Monday, November 30, 2009

Through the Looking Glass


This week in the reading “The Media and Globalization” it talks about many different things but the most interesting of those things is how to be cosmopolitan. Hannerz, the author, describes it as a person who can connect with the local community but also with the global community. But how does one achieve this without being labeled with other names such as tourist or immigrant for example. He talks about how when it comes to a modern cosmopolitan they achieve this through the media and communication. People who are trying to achieve this sense of the international community look at it through “artificial eyes”, which is the way he describes it. “Artificial Eyes” means that we have eyes and we can see the news but we can’t touch, thus meaning that we are not able to have first account experiences. People who only see the world on T.V. or in newspapers or books are looking through other people’s experiences and not their own which could be described as less cosmopolitan.

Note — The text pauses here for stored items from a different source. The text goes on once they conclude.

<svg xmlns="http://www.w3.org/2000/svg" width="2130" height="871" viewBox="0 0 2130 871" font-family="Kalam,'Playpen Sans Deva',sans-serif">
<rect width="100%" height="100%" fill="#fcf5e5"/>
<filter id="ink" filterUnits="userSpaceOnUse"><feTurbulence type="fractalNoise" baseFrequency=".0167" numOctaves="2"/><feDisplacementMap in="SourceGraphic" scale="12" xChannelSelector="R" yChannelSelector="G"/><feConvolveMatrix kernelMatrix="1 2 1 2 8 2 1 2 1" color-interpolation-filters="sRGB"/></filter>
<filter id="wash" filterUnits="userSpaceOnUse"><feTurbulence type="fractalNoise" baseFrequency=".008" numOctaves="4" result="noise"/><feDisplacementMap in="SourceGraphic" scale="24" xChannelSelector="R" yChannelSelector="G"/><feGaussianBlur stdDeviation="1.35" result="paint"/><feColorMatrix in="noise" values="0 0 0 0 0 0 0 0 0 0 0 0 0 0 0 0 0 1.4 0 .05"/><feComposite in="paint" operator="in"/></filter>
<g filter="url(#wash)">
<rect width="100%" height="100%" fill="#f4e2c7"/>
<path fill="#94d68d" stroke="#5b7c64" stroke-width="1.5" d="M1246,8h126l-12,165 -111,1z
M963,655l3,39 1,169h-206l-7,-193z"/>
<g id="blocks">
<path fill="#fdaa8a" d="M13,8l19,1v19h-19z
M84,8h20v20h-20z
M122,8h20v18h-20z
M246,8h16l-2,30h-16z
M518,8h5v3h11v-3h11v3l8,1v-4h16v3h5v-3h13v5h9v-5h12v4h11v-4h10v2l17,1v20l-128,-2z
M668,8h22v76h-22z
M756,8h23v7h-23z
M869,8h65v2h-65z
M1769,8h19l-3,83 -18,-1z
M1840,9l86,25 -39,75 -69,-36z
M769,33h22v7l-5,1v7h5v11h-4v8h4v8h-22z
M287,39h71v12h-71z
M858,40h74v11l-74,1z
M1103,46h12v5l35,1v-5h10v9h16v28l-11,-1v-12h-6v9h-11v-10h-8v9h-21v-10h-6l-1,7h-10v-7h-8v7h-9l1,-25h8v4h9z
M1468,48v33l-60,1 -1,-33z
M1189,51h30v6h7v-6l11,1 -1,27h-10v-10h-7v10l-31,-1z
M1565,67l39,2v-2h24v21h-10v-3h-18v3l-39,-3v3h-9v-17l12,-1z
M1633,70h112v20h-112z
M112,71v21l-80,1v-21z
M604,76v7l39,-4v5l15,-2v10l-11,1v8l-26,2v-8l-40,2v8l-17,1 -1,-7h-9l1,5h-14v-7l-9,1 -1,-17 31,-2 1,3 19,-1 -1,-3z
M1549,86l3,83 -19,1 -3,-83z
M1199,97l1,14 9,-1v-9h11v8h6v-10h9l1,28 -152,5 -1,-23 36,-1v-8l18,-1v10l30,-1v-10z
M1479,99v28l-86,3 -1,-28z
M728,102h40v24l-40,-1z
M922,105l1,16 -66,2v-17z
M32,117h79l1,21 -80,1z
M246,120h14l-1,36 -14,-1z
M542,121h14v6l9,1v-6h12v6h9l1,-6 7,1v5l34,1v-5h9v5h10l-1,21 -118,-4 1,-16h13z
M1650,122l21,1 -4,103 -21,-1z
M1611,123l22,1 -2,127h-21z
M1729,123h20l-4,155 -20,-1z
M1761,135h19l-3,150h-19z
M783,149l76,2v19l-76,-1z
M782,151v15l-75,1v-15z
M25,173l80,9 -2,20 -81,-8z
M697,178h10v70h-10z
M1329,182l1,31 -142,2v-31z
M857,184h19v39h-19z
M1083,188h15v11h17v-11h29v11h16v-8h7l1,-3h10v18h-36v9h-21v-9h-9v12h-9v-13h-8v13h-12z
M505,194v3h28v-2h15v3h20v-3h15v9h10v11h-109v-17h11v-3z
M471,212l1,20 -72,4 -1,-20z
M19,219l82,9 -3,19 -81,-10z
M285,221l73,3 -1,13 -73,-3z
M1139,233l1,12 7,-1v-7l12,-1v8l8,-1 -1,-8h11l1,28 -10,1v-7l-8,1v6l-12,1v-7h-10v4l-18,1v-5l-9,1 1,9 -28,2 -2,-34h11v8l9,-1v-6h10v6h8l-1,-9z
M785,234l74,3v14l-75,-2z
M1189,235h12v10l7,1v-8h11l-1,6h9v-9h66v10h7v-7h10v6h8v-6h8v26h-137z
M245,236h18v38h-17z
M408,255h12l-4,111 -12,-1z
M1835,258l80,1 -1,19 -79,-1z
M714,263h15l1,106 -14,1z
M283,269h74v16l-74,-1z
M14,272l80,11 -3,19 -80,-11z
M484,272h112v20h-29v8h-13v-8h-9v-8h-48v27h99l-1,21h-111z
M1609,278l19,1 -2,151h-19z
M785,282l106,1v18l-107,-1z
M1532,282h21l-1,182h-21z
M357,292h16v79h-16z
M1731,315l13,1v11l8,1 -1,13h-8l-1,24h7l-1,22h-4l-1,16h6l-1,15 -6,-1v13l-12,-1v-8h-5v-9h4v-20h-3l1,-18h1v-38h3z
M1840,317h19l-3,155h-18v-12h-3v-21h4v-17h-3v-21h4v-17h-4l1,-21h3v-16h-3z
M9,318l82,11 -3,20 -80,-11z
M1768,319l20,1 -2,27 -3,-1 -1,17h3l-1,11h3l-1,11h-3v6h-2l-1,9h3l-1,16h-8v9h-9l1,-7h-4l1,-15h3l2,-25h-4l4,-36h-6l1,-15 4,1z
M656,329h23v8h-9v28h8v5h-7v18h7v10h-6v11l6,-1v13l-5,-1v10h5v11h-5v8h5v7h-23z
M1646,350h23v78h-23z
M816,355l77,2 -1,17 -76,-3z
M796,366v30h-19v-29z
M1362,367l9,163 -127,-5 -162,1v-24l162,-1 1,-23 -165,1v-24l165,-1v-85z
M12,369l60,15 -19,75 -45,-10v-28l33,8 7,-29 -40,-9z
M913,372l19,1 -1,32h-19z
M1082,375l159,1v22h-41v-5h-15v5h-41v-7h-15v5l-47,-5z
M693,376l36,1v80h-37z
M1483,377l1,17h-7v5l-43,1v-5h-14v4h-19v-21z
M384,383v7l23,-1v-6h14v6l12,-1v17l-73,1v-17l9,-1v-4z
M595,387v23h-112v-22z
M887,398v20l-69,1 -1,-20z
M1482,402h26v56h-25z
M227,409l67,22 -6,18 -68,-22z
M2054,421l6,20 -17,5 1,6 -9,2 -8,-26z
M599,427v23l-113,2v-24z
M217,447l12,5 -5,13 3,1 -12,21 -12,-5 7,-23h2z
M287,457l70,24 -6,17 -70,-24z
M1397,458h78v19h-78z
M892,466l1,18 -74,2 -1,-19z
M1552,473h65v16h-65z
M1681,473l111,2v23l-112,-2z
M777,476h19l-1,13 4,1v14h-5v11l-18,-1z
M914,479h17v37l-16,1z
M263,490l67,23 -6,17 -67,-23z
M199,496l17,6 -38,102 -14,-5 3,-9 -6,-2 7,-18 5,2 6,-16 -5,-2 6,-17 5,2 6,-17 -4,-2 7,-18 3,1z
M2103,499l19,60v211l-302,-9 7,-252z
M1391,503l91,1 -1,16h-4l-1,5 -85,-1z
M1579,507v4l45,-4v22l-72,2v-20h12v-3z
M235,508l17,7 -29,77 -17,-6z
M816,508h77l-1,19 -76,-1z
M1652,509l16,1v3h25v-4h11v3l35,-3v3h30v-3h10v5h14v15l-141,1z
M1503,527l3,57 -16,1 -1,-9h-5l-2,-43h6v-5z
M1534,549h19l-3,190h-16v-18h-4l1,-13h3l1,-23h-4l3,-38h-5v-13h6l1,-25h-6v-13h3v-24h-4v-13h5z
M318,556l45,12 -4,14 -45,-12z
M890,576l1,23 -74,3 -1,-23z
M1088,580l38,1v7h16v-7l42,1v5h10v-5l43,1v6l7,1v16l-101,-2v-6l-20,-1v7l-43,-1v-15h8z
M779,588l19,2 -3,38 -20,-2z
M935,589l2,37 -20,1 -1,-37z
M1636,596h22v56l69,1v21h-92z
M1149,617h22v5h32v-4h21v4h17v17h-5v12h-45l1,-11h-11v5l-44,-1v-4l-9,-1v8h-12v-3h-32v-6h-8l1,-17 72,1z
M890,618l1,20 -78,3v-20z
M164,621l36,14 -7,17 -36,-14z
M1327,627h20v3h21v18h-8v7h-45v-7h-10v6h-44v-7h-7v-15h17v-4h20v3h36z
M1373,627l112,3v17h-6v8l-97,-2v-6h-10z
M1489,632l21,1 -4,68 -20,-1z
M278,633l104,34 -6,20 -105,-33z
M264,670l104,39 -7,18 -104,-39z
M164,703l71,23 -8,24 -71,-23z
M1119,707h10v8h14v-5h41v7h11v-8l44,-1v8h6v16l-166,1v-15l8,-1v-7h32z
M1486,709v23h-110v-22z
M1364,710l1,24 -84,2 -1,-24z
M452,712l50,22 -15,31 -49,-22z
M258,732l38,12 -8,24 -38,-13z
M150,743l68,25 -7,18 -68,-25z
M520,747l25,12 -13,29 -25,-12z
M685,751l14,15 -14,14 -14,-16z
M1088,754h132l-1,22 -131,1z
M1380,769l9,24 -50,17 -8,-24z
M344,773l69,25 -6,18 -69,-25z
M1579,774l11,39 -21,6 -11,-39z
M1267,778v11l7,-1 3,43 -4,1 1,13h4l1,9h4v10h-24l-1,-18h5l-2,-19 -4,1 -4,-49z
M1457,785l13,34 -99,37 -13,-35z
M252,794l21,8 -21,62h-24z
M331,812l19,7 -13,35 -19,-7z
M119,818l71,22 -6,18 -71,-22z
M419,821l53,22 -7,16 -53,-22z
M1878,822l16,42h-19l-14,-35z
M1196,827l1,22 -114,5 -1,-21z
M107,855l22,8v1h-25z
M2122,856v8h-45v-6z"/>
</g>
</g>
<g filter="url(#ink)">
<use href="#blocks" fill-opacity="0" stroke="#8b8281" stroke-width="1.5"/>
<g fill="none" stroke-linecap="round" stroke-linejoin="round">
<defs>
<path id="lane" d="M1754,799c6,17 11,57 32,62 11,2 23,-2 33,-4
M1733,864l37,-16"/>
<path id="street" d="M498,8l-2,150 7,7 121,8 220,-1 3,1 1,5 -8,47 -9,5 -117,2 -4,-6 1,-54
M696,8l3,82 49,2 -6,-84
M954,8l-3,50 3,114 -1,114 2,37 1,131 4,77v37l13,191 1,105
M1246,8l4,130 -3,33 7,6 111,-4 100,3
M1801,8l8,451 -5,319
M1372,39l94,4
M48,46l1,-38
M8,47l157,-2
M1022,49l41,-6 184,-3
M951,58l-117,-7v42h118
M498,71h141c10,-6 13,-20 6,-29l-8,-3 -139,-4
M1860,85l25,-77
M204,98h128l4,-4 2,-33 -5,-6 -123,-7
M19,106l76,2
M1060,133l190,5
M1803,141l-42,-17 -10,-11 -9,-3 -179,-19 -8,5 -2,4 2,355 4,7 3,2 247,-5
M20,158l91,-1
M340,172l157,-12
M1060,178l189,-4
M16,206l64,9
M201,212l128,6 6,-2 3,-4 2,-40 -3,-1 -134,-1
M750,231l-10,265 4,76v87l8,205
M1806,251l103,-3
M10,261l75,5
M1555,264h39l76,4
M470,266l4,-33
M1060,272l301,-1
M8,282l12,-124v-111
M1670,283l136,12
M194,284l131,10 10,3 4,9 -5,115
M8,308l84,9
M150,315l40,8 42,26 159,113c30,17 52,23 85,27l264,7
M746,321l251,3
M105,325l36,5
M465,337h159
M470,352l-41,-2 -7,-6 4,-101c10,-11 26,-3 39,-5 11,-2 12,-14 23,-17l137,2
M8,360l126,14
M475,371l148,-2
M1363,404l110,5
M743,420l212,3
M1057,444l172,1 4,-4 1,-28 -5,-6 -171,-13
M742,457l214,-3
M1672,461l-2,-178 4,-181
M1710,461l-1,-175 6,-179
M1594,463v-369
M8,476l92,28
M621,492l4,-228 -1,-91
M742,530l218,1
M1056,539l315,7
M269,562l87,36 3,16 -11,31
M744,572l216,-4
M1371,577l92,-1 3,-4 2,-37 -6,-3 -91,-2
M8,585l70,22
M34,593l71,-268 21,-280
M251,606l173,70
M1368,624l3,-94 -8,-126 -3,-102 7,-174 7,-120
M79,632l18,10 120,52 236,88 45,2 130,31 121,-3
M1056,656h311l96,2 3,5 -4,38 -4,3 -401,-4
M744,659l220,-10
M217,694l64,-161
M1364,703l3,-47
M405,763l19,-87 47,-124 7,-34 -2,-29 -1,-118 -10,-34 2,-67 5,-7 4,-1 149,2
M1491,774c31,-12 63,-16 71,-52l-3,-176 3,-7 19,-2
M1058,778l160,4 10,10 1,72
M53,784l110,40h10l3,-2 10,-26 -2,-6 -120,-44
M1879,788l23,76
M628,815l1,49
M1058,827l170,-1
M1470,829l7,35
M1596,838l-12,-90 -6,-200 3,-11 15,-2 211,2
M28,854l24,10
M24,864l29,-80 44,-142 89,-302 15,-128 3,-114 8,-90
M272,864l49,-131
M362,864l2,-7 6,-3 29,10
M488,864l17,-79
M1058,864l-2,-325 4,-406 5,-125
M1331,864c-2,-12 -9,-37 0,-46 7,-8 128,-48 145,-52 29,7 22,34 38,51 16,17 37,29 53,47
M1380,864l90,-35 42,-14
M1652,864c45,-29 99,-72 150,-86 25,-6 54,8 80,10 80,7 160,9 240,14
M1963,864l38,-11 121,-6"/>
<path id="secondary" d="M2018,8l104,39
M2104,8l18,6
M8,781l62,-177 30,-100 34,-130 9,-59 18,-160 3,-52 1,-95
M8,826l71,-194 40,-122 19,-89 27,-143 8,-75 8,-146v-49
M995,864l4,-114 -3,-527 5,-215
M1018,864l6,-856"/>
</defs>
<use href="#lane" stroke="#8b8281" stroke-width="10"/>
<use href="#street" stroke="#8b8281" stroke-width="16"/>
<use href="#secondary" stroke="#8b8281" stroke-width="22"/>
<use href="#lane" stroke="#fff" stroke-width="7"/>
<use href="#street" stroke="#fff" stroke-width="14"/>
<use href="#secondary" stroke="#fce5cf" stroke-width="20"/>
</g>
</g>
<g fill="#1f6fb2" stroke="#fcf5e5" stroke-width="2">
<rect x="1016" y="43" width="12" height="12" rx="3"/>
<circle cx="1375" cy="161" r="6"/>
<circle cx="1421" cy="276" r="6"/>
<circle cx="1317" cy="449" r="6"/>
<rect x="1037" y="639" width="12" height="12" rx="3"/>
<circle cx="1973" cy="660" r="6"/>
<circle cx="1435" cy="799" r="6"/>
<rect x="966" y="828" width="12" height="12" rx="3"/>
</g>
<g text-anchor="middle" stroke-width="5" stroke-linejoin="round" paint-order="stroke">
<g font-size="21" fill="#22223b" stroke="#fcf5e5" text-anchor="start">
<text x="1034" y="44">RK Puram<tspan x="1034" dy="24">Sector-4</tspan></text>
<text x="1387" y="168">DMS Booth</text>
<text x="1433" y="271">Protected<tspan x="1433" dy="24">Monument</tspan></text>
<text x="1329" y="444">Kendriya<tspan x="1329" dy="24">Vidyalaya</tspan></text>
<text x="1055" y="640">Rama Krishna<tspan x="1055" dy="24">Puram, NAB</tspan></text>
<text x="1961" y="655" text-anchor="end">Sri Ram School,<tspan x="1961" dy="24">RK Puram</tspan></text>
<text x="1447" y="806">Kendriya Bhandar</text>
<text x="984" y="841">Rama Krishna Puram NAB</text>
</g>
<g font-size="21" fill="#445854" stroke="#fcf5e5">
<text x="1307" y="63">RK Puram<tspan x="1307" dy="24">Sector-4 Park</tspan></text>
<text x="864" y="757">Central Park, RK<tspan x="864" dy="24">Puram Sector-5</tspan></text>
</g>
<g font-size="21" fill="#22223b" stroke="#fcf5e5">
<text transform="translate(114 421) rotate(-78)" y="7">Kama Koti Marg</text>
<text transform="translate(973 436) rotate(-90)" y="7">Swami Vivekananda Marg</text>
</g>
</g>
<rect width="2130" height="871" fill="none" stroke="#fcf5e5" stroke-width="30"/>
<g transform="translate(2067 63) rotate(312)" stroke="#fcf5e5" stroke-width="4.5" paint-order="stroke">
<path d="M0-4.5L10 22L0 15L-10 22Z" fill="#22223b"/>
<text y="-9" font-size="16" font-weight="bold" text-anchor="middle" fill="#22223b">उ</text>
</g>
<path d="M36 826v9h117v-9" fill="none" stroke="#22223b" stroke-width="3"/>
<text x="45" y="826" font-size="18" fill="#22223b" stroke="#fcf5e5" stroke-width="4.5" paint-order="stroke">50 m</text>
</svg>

The biggest example where cosmopolitanism is not welcomed is when large scale war has broken out and it is not welcomed. If you take the Afghanistan and the Iraq war then there is this sense of non freedom where only the news and film makers will dare to go in a time of crisis. This is when cosmopolitanism crumbles because you can’t travel to these places and like George Bush said “You’re either with us, or you’re against us”. So unless your the definition of being an American then you are against the country.

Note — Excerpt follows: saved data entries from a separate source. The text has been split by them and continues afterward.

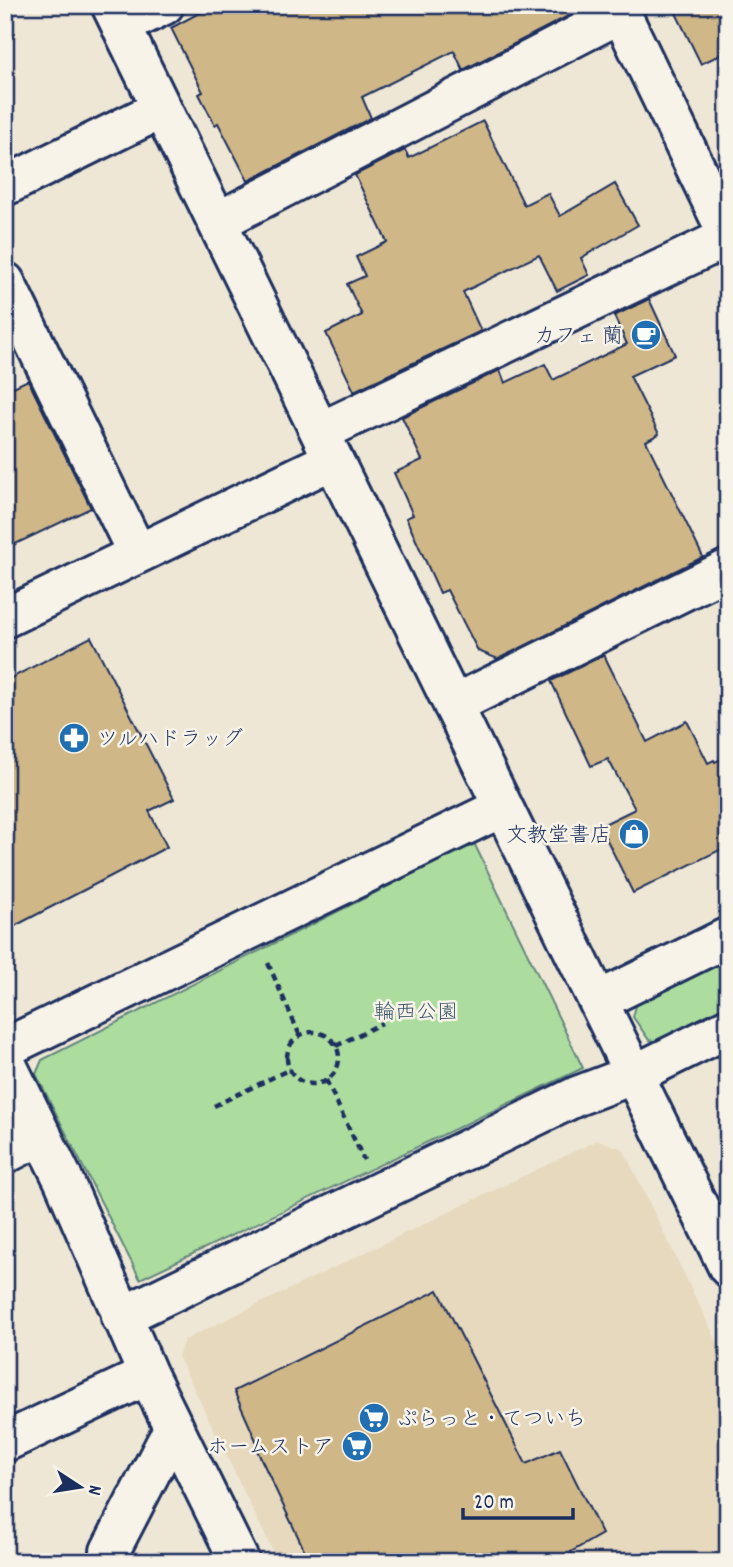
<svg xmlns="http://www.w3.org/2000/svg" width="733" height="1567" viewBox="0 0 733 1567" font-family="Dekko,'Klee One',sans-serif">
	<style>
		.built { fill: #e6d9be }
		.green { fill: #acdd9e; stroke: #64867e; stroke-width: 2 }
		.building { fill: #d0b787; stroke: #1b2f5e; stroke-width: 2 }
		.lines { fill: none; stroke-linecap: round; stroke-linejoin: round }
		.minor-casing { stroke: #1b2f5e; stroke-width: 44 }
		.path { stroke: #1b2f5e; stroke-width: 4.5; stroke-dasharray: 7 5; stroke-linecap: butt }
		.minor { stroke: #f7f3e8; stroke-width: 38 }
		.labels { text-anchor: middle; stroke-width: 5; stroke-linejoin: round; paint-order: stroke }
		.poi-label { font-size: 21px; fill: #1b2f5e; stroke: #f7f3e8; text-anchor: end }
		.park-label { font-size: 21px; fill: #3f5a6e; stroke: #f7f3e8 }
	</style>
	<rect width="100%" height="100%" fill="#efe7d5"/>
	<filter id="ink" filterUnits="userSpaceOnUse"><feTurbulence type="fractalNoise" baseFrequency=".0143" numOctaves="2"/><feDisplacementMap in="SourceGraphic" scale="14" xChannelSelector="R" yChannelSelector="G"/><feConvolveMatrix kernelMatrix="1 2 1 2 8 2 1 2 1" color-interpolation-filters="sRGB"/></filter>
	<g filter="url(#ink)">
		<path class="built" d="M 598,1140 L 623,1149 L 728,1364 L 728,1562 L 278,1562 L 178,1356 L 184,1340 Z"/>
		<path class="green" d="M 474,843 L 583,1068 L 140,1279 L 36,1074 L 42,1060 Z
			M 728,955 L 728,1009 L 658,1042 L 649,1040 L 633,1017 L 637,1002 Z"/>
		<path class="building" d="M 214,5 L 572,5 L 576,12 L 463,70 L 454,51 L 362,97 L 371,118 L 248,181 L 218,123 L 215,125 L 199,94 L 203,92 L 171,28 Z
			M 672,5 L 728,5 L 728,51 L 701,64 Z
			M 483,121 L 524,205 L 548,193 L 560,216 L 615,184 L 638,225 L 581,258 L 589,275 L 557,291 L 539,255 L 463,292 L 481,331 L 354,391 L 326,333 L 362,315 L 347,284 L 365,276 L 356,257 L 387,242 L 355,175 L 405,150 L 409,158 Z
			M 649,299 L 675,355 L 630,376 L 659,434 L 646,441 L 703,557 L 498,659 L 478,651 L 447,590 L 440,593 L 406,518 L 413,515 L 394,473 L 422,460 L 402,417 L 500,370 L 505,383 L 545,364 L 553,380 L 627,344 L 614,316 Z
			M 28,380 L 91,508 L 5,549 L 5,391 Z
			M 91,637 L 174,799 L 149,811 L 167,847 L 5,931 L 5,681 Z
			M 604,655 L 647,742 L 687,721 L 708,763 L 714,760 L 715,762 L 728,756 L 728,846 L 633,893 L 600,826 L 635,809 L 608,759 L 591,766 L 551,681 Z
			M 438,1290 L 526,1464 L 560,1449 L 602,1534 L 571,1552 L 575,1562 L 310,1562 L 255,1446 L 258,1445 L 234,1391 Z"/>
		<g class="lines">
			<g class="minor-casing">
				<path id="minor" d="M 111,5 L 728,1267
					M 617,5 L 728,235
					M 121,26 L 164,5
					M 5,186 L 161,109
					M 217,222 L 621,13
					M 5,282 L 137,553
					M 320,432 L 728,237
					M 5,618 L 332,460
					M 453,705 L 728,569
					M 598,1001 L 728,937
					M 5,1048 L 503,807
					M 5,1061 L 63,1179 L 148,1375 L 240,1562
					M 5,1154 L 42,1135
					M 121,1317 L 577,1096 L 635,1074 L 728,1028
					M 5,1442 L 148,1375
					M 110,1551 L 174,1427"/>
			</g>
			<path class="path" d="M 268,963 L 300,1036
				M287 1058a26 26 0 1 1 52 0a26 26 0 1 1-52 0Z
				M 336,1046 L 382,1023
				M 326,1080 L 364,1160
				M 214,1106 L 290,1069"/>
			<use href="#minor" class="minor"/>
		</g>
	</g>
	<defs>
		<g id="cafe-disc" transform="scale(1.575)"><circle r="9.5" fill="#1f6fb2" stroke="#f7f3e8"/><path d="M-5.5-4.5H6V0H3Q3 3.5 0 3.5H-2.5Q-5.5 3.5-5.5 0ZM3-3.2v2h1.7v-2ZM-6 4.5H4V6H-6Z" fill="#fff"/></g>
		<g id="pharmacy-disc" transform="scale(1.575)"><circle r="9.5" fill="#1f6fb2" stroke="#f7f3e8"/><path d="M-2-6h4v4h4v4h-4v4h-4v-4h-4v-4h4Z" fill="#fff"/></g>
		<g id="shop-disc" transform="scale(1.575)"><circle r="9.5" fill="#1f6fb2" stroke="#f7f3e8"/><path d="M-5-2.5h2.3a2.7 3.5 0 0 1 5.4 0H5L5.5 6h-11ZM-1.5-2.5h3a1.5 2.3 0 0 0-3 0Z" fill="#fff"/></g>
		<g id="supermarket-disc" transform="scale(1.575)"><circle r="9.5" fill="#1f6fb2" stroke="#f7f3e8"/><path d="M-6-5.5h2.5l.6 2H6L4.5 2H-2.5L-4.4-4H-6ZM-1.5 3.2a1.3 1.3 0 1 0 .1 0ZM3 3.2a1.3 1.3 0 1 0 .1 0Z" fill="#fff"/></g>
	</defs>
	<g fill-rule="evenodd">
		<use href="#cafe-disc" x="646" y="335"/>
		<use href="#pharmacy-disc" x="74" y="738"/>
		<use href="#shop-disc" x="634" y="834"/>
		<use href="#supermarket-disc" x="374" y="1418"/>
		<use href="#supermarket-disc" x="357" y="1446"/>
	</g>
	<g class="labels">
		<g class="poi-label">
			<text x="623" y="342">カフェ 蘭</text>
			<text x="97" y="745" text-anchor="start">ツルハドラッグ</text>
			<text x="611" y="841">文教堂書店</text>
			<text x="397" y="1425" text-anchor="start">ぷらっと・てついち</text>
			<text x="334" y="1453">ホームストア</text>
		</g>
		<g class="park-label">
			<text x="416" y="1018">輪西公園</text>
		</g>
	</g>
	<rect width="733" height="1567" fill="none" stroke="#f7f3e8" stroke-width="28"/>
	<rect x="14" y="14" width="705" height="1539" fill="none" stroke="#1b2f5e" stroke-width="2.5" filter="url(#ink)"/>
	<g transform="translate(80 1487) rotate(102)" stroke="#f7f3e8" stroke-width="5" paint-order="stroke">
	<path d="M0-5L12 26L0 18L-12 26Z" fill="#1b2f5e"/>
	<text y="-10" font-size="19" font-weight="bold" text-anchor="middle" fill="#1b2f5e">N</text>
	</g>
	<path d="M463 1508v10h110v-10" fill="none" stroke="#1b2f5e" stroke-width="3.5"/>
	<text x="474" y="1508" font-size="21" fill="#1b2f5e" stroke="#f7f3e8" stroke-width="5" paint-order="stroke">20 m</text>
</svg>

When the war broke out in 2002 there was almost a lock down on society because the international community could not be trusted. The two buildings on September 11th/ 2001, which were the bench mark of World Trade had fallen in the country that believes in freedom. Freedom which is intertwined into the definition of cosmopolitanism.
There is such a wide spectrum of definitions of being cosmopolitan, a world traveler who is educated but yet still participates in the world community by experiencing different culture, learning languages or living with a person of a different culture. It used to be a male explorer by definition but in the modern world any gender can be cosmopolitan especially with the rise of media and communication to get you started.